## [課題]
下の行のうち、文字列「Which」を含む行をすべて抜き出してください。

## [提供情報]
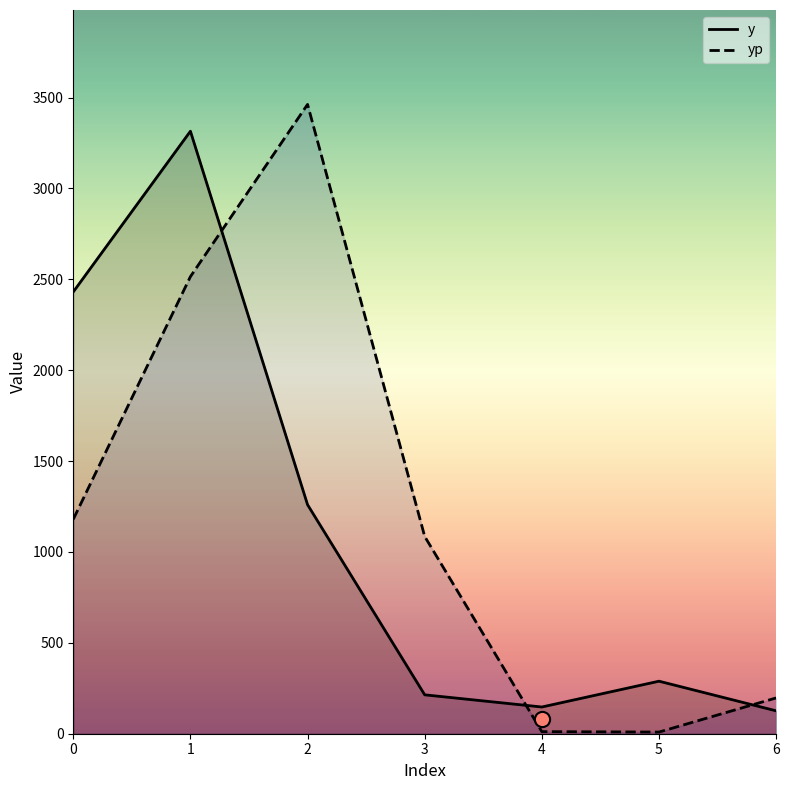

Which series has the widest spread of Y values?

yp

---

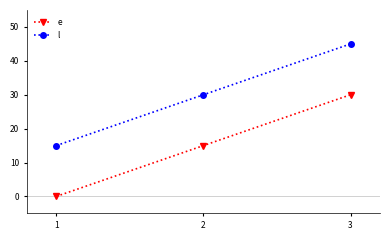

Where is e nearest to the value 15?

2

* * *

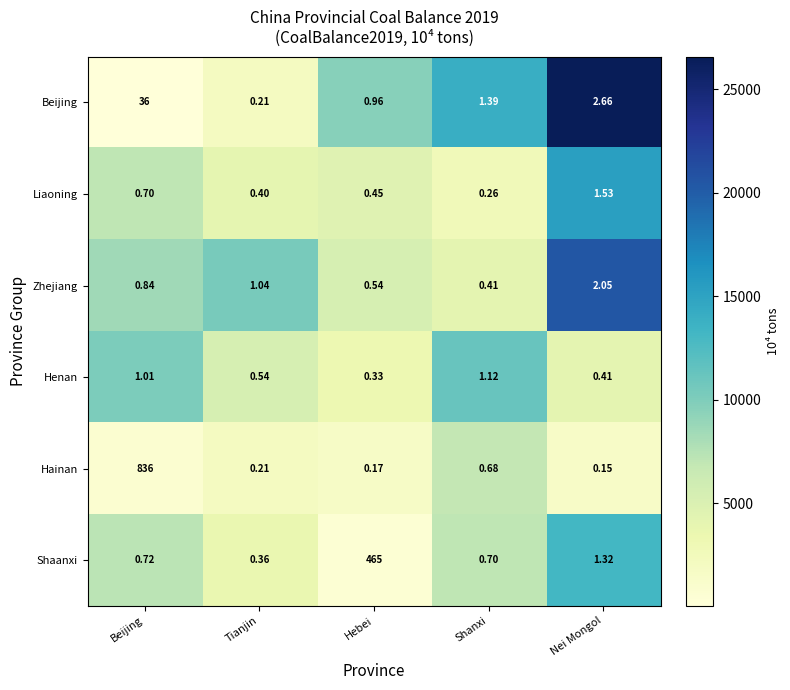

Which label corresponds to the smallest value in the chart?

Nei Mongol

## [解答]
Which series has the widest spread of Y values?
Which label corresponds to the smallest value in the chart?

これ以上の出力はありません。